### Exercise aim
Please convert every line of the records below into a JSON list of strings, one string per line, with blank lines omitted. Leave the picture lines out of the answer.

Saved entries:
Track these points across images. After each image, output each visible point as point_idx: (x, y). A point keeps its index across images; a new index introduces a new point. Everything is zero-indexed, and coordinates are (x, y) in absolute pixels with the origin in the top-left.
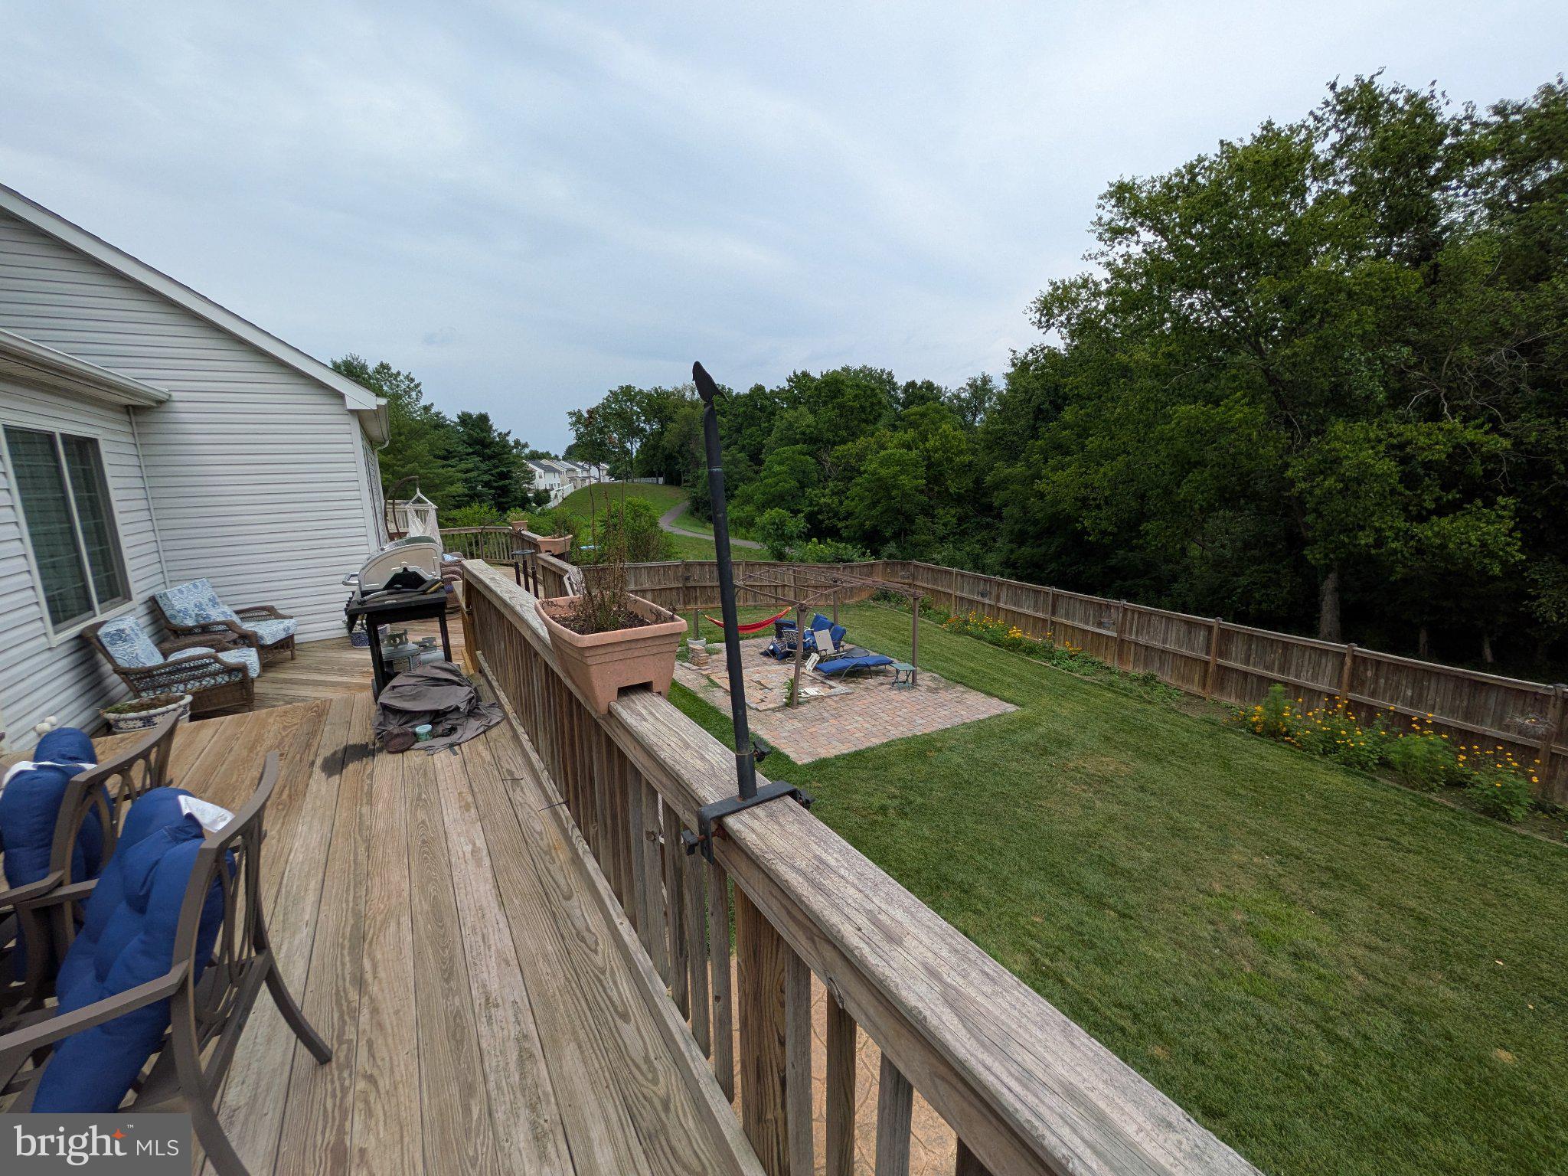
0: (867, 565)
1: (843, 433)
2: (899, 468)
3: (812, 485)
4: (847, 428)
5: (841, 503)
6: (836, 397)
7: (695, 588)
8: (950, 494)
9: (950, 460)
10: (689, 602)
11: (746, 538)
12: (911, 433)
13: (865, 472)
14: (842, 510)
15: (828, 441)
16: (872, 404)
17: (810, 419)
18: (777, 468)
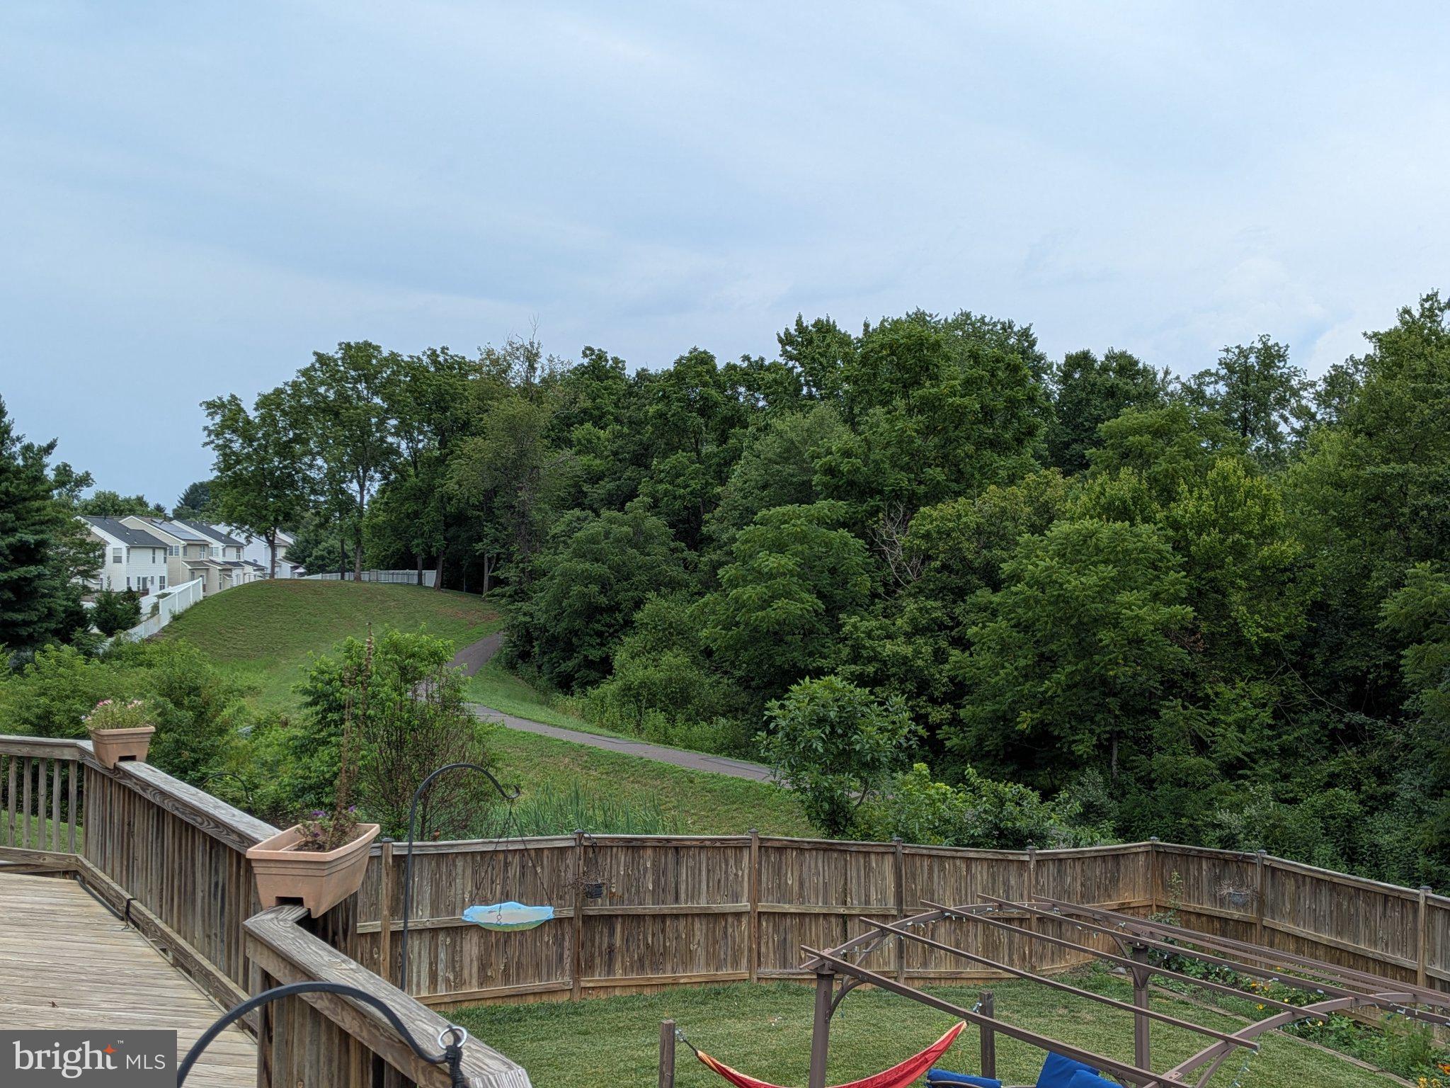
0: (1103, 857)
1: (937, 474)
2: (1110, 571)
3: (853, 605)
4: (945, 460)
5: (940, 657)
6: (917, 383)
7: (609, 919)
8: (1241, 642)
9: (1239, 552)
10: (590, 967)
11: (667, 741)
12: (1127, 482)
13: (1015, 578)
14: (942, 675)
15: (897, 494)
16: (1012, 403)
17: (841, 437)
18: (771, 561)
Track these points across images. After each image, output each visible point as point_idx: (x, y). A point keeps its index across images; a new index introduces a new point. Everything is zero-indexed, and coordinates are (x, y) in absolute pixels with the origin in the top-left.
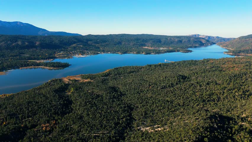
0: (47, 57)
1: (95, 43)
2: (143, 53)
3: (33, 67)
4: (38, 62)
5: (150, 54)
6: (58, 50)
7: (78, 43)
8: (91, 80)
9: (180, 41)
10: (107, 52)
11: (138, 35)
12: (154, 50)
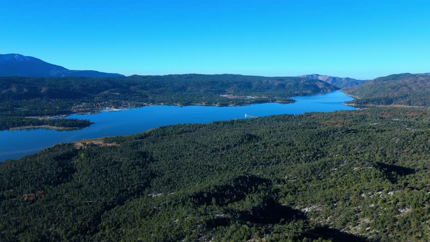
0: (57, 111)
1: (141, 88)
2: (217, 105)
3: (31, 127)
4: (40, 119)
5: (227, 105)
6: (77, 100)
7: (113, 89)
8: (117, 144)
9: (283, 86)
10: (159, 103)
11: (217, 75)
12: (235, 100)
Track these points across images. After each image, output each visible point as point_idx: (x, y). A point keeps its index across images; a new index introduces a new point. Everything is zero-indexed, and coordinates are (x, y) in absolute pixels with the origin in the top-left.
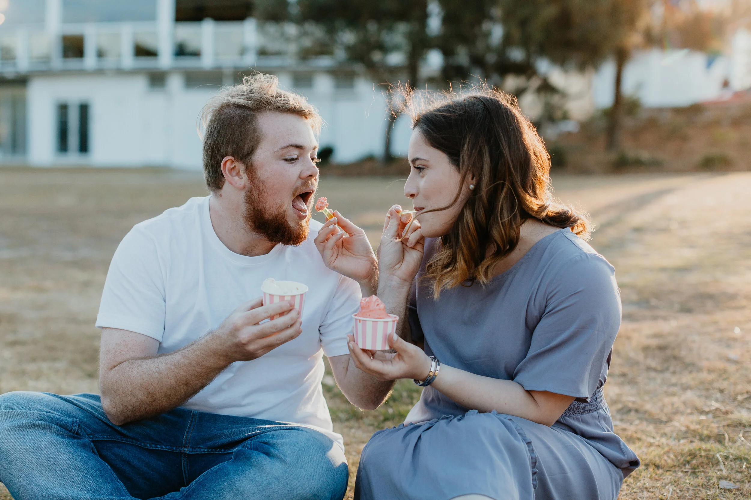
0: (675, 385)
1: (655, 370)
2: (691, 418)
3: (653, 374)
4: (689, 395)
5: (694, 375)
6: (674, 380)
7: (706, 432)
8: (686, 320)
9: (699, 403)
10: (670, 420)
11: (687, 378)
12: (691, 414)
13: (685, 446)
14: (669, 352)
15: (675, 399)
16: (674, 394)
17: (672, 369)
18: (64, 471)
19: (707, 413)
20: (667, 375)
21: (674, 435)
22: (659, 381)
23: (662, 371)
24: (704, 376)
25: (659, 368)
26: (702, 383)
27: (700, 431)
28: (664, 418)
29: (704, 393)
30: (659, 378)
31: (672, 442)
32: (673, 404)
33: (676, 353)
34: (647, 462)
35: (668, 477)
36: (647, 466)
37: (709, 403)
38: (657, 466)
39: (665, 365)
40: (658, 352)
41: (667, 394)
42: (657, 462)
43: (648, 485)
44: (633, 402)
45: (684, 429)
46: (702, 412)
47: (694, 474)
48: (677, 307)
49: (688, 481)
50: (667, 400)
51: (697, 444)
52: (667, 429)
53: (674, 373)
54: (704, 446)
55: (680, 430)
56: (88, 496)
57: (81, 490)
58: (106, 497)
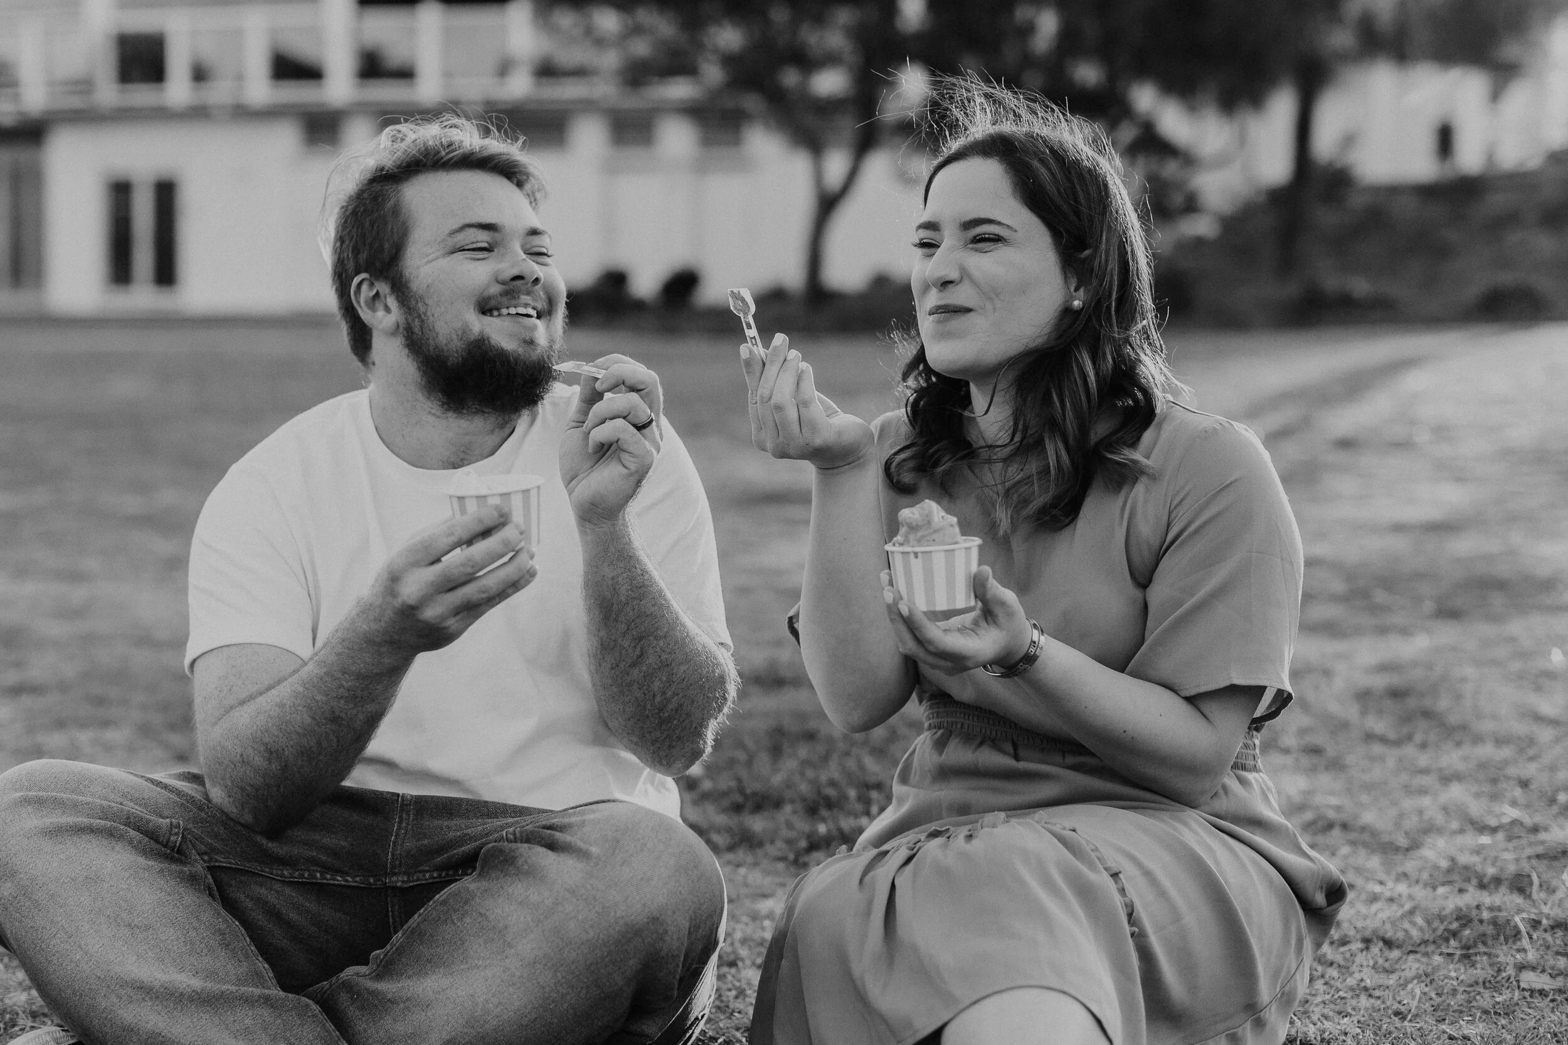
0: (1425, 771)
1: (1383, 740)
2: (1459, 839)
3: (1377, 749)
4: (1456, 792)
5: (1466, 749)
6: (1423, 760)
7: (1491, 871)
8: (1447, 634)
9: (1476, 808)
10: (1414, 846)
11: (1453, 758)
12: (1461, 831)
13: (1449, 901)
14: (1412, 703)
15: (1426, 801)
16: (1423, 791)
17: (1418, 738)
18: (147, 928)
19: (1494, 830)
20: (1409, 750)
21: (1425, 876)
22: (1391, 763)
23: (1398, 743)
24: (1487, 750)
25: (1392, 735)
26: (1482, 766)
27: (1479, 868)
28: (1402, 841)
29: (1487, 788)
30: (1392, 756)
31: (1420, 893)
32: (1420, 812)
33: (1427, 702)
34: (1367, 933)
35: (1413, 965)
36: (1367, 942)
37: (1497, 808)
38: (1389, 944)
39: (1405, 730)
40: (1388, 703)
41: (1408, 790)
42: (1389, 935)
43: (1368, 983)
44: (1338, 809)
45: (1444, 864)
46: (1482, 828)
47: (1467, 958)
48: (1429, 606)
49: (1455, 973)
50: (1408, 803)
51: (1473, 897)
52: (1410, 865)
53: (1424, 746)
54: (1487, 899)
55: (1436, 867)
56: (196, 983)
57: (182, 970)
58: (234, 988)
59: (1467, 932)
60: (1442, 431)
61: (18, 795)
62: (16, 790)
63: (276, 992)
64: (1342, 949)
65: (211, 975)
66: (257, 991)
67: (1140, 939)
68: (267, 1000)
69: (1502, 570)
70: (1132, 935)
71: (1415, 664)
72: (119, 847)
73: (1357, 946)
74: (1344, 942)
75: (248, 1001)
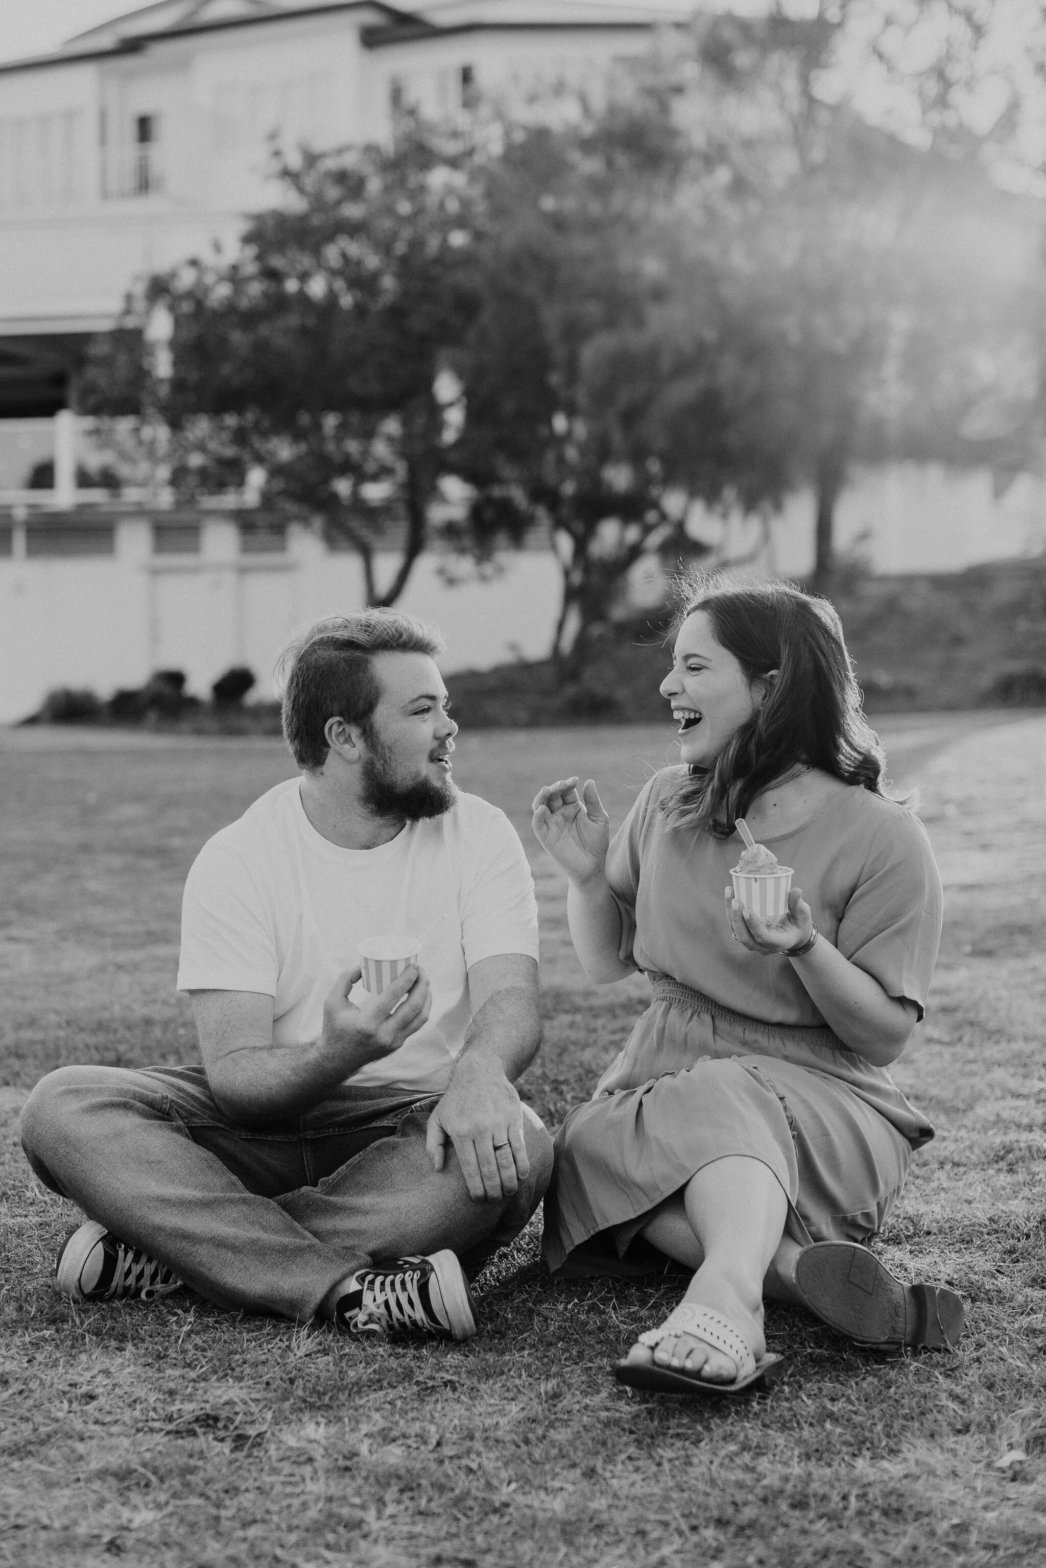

### The answer
[
  "Track these points across images. After each image, output each visible point as point_idx: (x, y). A point keeps its index across images; a new index introduces a new point. Everything is zero-indexed, and coordinates are (x, y) in absolute pixels with the origin in the top-left.",
  "0: (867, 565)",
  "1: (843, 433)",
  "2: (899, 468)",
  "3: (812, 485)",
  "4: (847, 428)",
  "5: (841, 503)",
  "6: (836, 397)",
  "7: (695, 588)",
  "8: (950, 494)",
  "9: (950, 460)",
  "10: (689, 602)",
  "11: (746, 538)",
  "12: (911, 433)",
  "13: (865, 472)",
  "14: (842, 510)",
  "15: (828, 441)",
  "16: (872, 404)",
  "17: (810, 419)",
  "18: (777, 468)",
  "0: (1103, 857)",
  "1: (937, 474)",
  "2: (1110, 571)",
  "3: (853, 605)",
  "4: (945, 460)",
  "5: (940, 657)",
  "6: (917, 383)",
  "7: (609, 919)",
  "8: (1241, 642)",
  "9: (1239, 552)",
  "10: (590, 967)",
  "11: (667, 741)",
  "12: (1127, 482)",
  "13: (1015, 578)",
  "14: (942, 675)",
  "15: (897, 494)",
  "16: (1012, 403)",
  "17: (841, 437)",
  "18: (771, 561)",
  "Track these points across images. After each image, output each visible point as point_idx: (x, y). A point keeps its index across images; a new index introduces a new point. Everything is zero-indexed, and coordinates are (x, y) in absolute pixels with the origin in the top-left.",
  "0: (47, 57)",
  "1: (95, 43)",
  "2: (143, 53)",
  "3: (33, 67)",
  "4: (38, 62)",
  "5: (150, 54)",
  "6: (58, 50)",
  "7: (78, 43)",
  "8: (91, 80)",
  "9: (180, 41)",
  "10: (107, 52)",
  "11: (138, 35)",
  "12: (154, 50)",
  "0: (57, 111)",
  "1: (141, 88)",
  "2: (217, 105)",
  "3: (31, 127)",
  "4: (40, 119)",
  "5: (227, 105)",
  "6: (77, 100)",
  "7: (113, 89)",
  "8: (117, 144)",
  "9: (283, 86)",
  "10: (159, 103)",
  "11: (217, 75)",
  "12: (235, 100)",
  "Track these points across images. After each image, output each visible point as point_idx: (x, y). A point keeps its index across images; a new index introduces a new point. Everything is zero-indexed, and coordinates are (x, y) in absolute pixels with the origin in the top-left.",
  "0: (675, 385)",
  "1: (655, 370)",
  "2: (691, 418)",
  "3: (653, 374)",
  "4: (689, 395)",
  "5: (694, 375)",
  "6: (674, 380)",
  "7: (706, 432)",
  "8: (686, 320)",
  "9: (699, 403)",
  "10: (670, 420)",
  "11: (687, 378)",
  "12: (691, 414)",
  "13: (685, 446)",
  "14: (669, 352)",
  "15: (675, 399)",
  "16: (674, 394)",
  "17: (672, 369)",
  "18: (64, 471)",
  "19: (707, 413)",
  "20: (667, 375)",
  "21: (674, 435)",
  "22: (659, 381)",
  "23: (662, 371)",
  "24: (704, 376)",
  "25: (659, 368)",
  "26: (702, 383)",
  "27: (700, 431)",
  "28: (664, 418)",
  "29: (704, 393)",
  "30: (659, 378)",
  "31: (672, 442)",
  "32: (673, 404)",
  "33: (676, 353)",
  "34: (647, 462)",
  "35: (668, 477)",
  "36: (647, 466)",
  "37: (709, 403)",
  "38: (657, 466)",
  "39: (665, 365)",
  "40: (658, 352)",
  "41: (667, 394)",
  "42: (657, 462)",
  "43: (648, 485)",
  "44: (633, 402)",
  "45: (684, 429)",
  "46: (702, 412)",
  "47: (694, 474)",
  "48: (677, 307)",
  "49: (688, 481)",
  "50: (667, 400)",
  "51: (697, 444)",
  "52: (667, 429)",
  "53: (674, 373)",
  "54: (704, 446)",
  "55: (680, 430)",
  "56: (88, 496)",
  "57: (81, 490)",
  "58: (106, 497)",
  "0: (1425, 771)",
  "1: (1383, 740)",
  "2: (1459, 839)",
  "3: (1377, 749)",
  "4: (1456, 792)",
  "5: (1466, 749)",
  "6: (1423, 760)",
  "7: (1491, 871)",
  "8: (1447, 634)",
  "9: (1476, 808)",
  "10: (1414, 846)",
  "11: (1453, 758)",
  "12: (1461, 831)",
  "13: (1449, 901)",
  "14: (1412, 703)",
  "15: (1426, 801)",
  "16: (1423, 791)",
  "17: (1418, 738)",
  "18: (147, 928)",
  "19: (1494, 830)",
  "20: (1409, 750)",
  "21: (1425, 876)",
  "22: (1391, 763)",
  "23: (1398, 743)",
  "24: (1487, 750)",
  "25: (1392, 735)",
  "26: (1482, 766)",
  "27: (1479, 868)",
  "28: (1402, 841)",
  "29: (1487, 788)",
  "30: (1392, 756)",
  "31: (1420, 893)",
  "32: (1420, 812)",
  "33: (1427, 702)",
  "34: (1367, 933)",
  "35: (1413, 965)",
  "36: (1367, 942)",
  "37: (1497, 808)",
  "38: (1389, 944)",
  "39: (1405, 730)",
  "40: (1388, 703)",
  "41: (1408, 790)",
  "42: (1389, 935)",
  "43: (1368, 983)",
  "44: (1338, 809)",
  "45: (1444, 864)",
  "46: (1482, 828)",
  "47: (1467, 958)",
  "48: (1429, 606)",
  "49: (1455, 973)",
  "50: (1408, 803)",
  "51: (1473, 897)",
  "52: (1410, 865)",
  "53: (1424, 746)",
  "54: (1487, 899)",
  "55: (1436, 867)",
  "56: (196, 983)",
  "57: (182, 970)",
  "58: (234, 988)",
  "59: (1467, 932)",
  "60: (1442, 431)",
  "61: (18, 795)",
  "62: (16, 790)",
  "63: (276, 992)",
  "64: (1342, 949)",
  "65: (211, 975)",
  "66: (257, 991)",
  "67: (1140, 939)",
  "68: (267, 1000)",
  "69: (1502, 570)",
  "70: (1132, 935)",
  "71: (1415, 664)",
  "72: (119, 847)",
  "73: (1357, 946)",
  "74: (1344, 942)",
  "75: (248, 1001)"
]